The Accident (Part Two)
For two days, I prayed heavily for Eddie to be okay and make it through his next surgery. Before he went in, my dad rolled me in my wheelchair to Eddie’s room. I was overwhelmed when I looked at him. Tubes were everywhere, a ventilator was keeping him breathing, and he had so many cuts on his face. I hadn’t noticed them when we were in the car, but it looked like the doctor stitched him up nicely. I held his hand for a while, and our parents gave us a few minutes alone.
I whispered to Eddie, “I love you, and you are going to make it through this because I need you.”
When our parents came back into the room, a doctor and his team followed. They were getting ready to bring him into surgery. All I could do now was pray and have faith that Eddie would be okay. I gave him a quick kiss on his hand, and they took him out. Dad brought me back to my room and helped me into the bed. The nurses had shown him everything he had to do to help me, and he had been amazing these past few days in adjusting to this new lifestyle. I was bummed about my legs, and it was hard to do even the simplest task without them or the use of my arm. I decided I’d pass the time by reading a book, and dad took a little nap.
Eight hours later the doctors came into the room. Dad must’ve heard them because he woke up and was ready to hear whatever they had to say.
“Hello Maria, Mr. Henderson. Eddie’s mom told me I could give you an update. He is out of surgery and doing much better now.
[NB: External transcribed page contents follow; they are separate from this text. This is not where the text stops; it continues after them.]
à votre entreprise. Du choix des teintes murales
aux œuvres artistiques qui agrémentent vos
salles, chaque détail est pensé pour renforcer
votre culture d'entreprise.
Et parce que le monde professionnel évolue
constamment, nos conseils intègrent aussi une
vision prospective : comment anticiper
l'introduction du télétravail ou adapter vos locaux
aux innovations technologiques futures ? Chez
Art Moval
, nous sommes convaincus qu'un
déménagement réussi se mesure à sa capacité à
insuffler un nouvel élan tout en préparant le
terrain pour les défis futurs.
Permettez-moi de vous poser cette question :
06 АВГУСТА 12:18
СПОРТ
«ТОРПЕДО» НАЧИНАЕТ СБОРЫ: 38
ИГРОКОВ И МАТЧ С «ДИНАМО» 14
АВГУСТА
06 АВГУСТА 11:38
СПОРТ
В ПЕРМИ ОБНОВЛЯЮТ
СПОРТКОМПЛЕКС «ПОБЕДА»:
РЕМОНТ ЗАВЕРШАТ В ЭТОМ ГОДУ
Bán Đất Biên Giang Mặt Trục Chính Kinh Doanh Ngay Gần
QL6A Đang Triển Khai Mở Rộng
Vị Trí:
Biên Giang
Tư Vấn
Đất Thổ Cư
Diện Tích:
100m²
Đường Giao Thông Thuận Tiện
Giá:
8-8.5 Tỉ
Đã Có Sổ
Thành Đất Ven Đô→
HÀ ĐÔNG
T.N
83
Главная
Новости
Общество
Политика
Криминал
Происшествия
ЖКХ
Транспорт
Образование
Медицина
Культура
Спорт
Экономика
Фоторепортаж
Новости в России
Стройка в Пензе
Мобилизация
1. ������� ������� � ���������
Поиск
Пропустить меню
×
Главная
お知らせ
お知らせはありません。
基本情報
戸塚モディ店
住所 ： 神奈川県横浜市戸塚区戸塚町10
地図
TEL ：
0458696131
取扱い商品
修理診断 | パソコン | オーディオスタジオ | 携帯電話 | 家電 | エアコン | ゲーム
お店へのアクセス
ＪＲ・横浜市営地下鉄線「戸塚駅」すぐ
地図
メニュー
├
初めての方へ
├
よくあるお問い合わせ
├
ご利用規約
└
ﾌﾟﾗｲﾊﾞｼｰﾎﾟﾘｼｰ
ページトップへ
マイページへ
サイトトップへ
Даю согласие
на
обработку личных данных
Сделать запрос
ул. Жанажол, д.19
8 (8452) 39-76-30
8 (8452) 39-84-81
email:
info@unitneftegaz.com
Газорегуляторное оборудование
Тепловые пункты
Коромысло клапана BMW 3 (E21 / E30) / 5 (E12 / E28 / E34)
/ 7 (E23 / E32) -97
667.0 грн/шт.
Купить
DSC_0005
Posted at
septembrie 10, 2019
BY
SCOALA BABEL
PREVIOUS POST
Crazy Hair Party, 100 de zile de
He is awake, but he may be a little out of it for a bit today. He should regain full brain function now that the swelling in his brain from the accident has gone down. Most of his injuries were internal and were fixed between the two surgeries. You guys can go in and see him; he’s been out of surgery for almost two hours now.”
“Thank you, doctor,” my dad responded, shaking the doctor’s hand.
I was elated. He was okay! I was even more excited to go see him again now that he was awake. Dad wasted no time after the doctor left and helped me into my wheelchair and rolled me back to Eddie’s room. When we got there, his eyes were open, and he was just looking around. When he saw me, he smiled.
“Eddie!” I said excitedly. I was crying now — tears of joy that my best friend was okay.
“Maria!” He said groggily, “You’re okay!”
“I’m okay,” I smiled. “How are you?”
“I guess I am good now, thanks to these doctors. And now that I got to see you, I am even better.”
Our parents sat next to each other and talked while Eddie and I caught up.
He was a little out of it, as the doctor had mentioned, but he really seemed okay. He told me the doctors would set him free from the hospital in about a week. I would be going home in three days. We both had a lot of follow-up appointments to make with different specialists. This accident was life-altering, and I had a feeling that the loss of my legs would hit me hard eventually, but right now I was just thankful that we were alive.
* * *
Eddie and I have been dating since the accident and have moved in together in an apartment complex not too far from either of our parents. I have adjusted to life in a wheelchair. Physical therapy and rehab have been tough on my body and mind, but we are getting through it. Eddie has some issues with pain in his back and neck, but overall, he is doing much better. He has been a great support in this process, and our parents were elated to hear that we were dating “finally,” as they both said.
We’ve been taking the transport van everywhere since the accident as they have room for me and my wheelchair. My dad is working on getting a van that is adapted for a wheelchair. I’ve been working for a doctor’s office as a receptionist, dipping my feet into the water of the medical field. Eddie keeps pushing for me to go to med school, but I am just not sure I am ready for such a big change yet. He has gone back to work at the computer shop, and everyone seems excited for him to be back.
This accident has been a learning experience for us. We learned that we had such love for each other and created a relationship. We have learned to adapt to our new lives with pain and disability, and we have learned to grow stronger in our faith and trust that God has a plan. But what challenges do we face in the future? When I got a call that Eddie had been sent to the ER from work due to memory and speech issues, I knew the challenges were growing.